I would like to fix this, but one must keep in mind one important
difficulty with Bacula. The SD knows what is going on with
Volumes, but the Dir does not, and it is the Dir that proposes
Volumes to the SD. Currently there is no good atomic way to pass
the information in the SD to the Dir so that it can make better
decisions.
So, with the (current) restraint that the solution must involve
changing only the SD algorithm, how could one prevent this from
happening? I have some ideas, but wonder what you think.
I think that it in fact MUST be changed only in the SD. The issue is
that the volume selection for a job needs to be atomic. Whether the
volume info is acquired from Dir, and array in SD, or anywhere else,
SD must access it in a critical section in
order to serialize volume selection. I believe that ANYTHING that
changes the status of a volume or device should be handled in SD as
an atomic operation. Consider a single mutex that must be held in
order to make any changes to either a volume or a device. The status
of devices and volumes is transmitted back to Dir as part of the
mutex release. Dir then always has accurate info, because only one
job at a time can change anything. (I also consider Dir commands to
the SD to be "jobs" in this context).
I guess I am of the belief that the current per-device locking is
too fine grained. Due to volume selection, one device can affect
another, even if indirectly as in the swapping required when the
same volume is needed on two devices. A global lock simplifies
concurrency and imho makes the whole system more robust. The biggest
con is that multiple devices cannot mount/umount volumes at the same
time. As far as I know, most tape robots cannot load/unload multiple
drives simultaneously anyway, and for disk the mount/umount is only
a few ms at most, so I don't view that as a problem.
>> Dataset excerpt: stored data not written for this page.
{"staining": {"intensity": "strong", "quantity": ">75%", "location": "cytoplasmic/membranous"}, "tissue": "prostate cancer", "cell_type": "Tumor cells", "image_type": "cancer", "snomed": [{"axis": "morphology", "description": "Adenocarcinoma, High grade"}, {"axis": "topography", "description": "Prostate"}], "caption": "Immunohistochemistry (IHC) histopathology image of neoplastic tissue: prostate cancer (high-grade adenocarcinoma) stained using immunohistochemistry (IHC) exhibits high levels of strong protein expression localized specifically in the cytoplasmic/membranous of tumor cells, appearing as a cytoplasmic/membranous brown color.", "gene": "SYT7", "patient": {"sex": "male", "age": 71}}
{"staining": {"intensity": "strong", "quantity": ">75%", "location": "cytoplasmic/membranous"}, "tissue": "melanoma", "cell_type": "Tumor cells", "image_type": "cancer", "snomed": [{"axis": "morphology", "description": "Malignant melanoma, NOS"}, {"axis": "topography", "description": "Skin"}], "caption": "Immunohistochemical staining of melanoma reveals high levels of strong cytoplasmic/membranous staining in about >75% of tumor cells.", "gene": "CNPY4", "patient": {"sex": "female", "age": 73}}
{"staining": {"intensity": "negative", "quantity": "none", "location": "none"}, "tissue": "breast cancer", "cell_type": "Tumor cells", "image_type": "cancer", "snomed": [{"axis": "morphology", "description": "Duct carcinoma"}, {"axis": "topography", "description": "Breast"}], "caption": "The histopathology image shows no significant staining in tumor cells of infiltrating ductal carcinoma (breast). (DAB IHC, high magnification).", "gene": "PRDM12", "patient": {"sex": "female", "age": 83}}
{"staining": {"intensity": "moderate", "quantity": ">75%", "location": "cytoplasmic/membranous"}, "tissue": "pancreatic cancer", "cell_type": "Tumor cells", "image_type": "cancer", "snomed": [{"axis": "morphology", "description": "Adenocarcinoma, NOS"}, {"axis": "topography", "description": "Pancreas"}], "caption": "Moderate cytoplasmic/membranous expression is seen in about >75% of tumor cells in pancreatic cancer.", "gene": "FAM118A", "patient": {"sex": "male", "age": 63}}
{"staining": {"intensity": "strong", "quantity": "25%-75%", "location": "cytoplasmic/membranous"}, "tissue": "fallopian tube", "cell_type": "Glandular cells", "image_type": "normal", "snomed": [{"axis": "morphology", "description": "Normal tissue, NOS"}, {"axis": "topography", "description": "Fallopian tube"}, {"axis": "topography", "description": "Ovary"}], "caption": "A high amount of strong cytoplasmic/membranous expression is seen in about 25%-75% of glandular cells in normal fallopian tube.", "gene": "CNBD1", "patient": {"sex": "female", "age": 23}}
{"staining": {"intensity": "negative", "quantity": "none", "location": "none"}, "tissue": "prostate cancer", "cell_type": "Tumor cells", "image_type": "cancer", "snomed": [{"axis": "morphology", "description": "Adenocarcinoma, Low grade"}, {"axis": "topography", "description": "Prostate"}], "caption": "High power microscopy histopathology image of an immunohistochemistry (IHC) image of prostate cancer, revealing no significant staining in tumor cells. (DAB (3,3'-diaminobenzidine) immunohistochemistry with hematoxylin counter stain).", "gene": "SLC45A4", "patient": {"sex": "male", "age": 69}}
I think concurrent programming is just hard, period. :) Therefore I
prefer simplifying the serialization over squeezing out the utmost
performance. And I think a global acquisition lock in SD is the way
to do that.
Setting PreferMountedVolumes=no causes the three jobs to select
a drive that is NOT already mounted with a volume from the pool.
This allows jobs writing to the same pool to select different
volumes from the pool, rather than all selecting the same next
available volume. This has its own caveats. It doesn't
necessarily prevent two jobs from selecting the same volume in
some cases, meaning that they will want to swap the volume back
and forth between drives, which is another type of race
condition. I have used this method successfully for a pool
containing full backups only by setting PreferMountedVolumes=no
in the job resource and setting MaximumVolumeJobs=1 in the pool
resource. Since Bacula selects the volume for a job in an atomic
manner, this forces an exclusive set of volumes for each job,
thus preventing the race condition. This means that concurrency
is limited only by the number of drives, but at the "expense" of
creating a greater number of smaller volume files. I quote
"expense" because on a disk vchanger it isn't usually a big
issue to have more volume files. Doing this with a tape
autochanger would use a lot more tapes and be truly more
expensive. Of course unlimited concurrency is theoretical, since
the hardware limits the USEFUL concurrency.
I really do not like the PreferMountedVolumes = No option (I have
probably said this many times), but I find your use of it very
well explained and very interesting.
Best regards,
Kern
|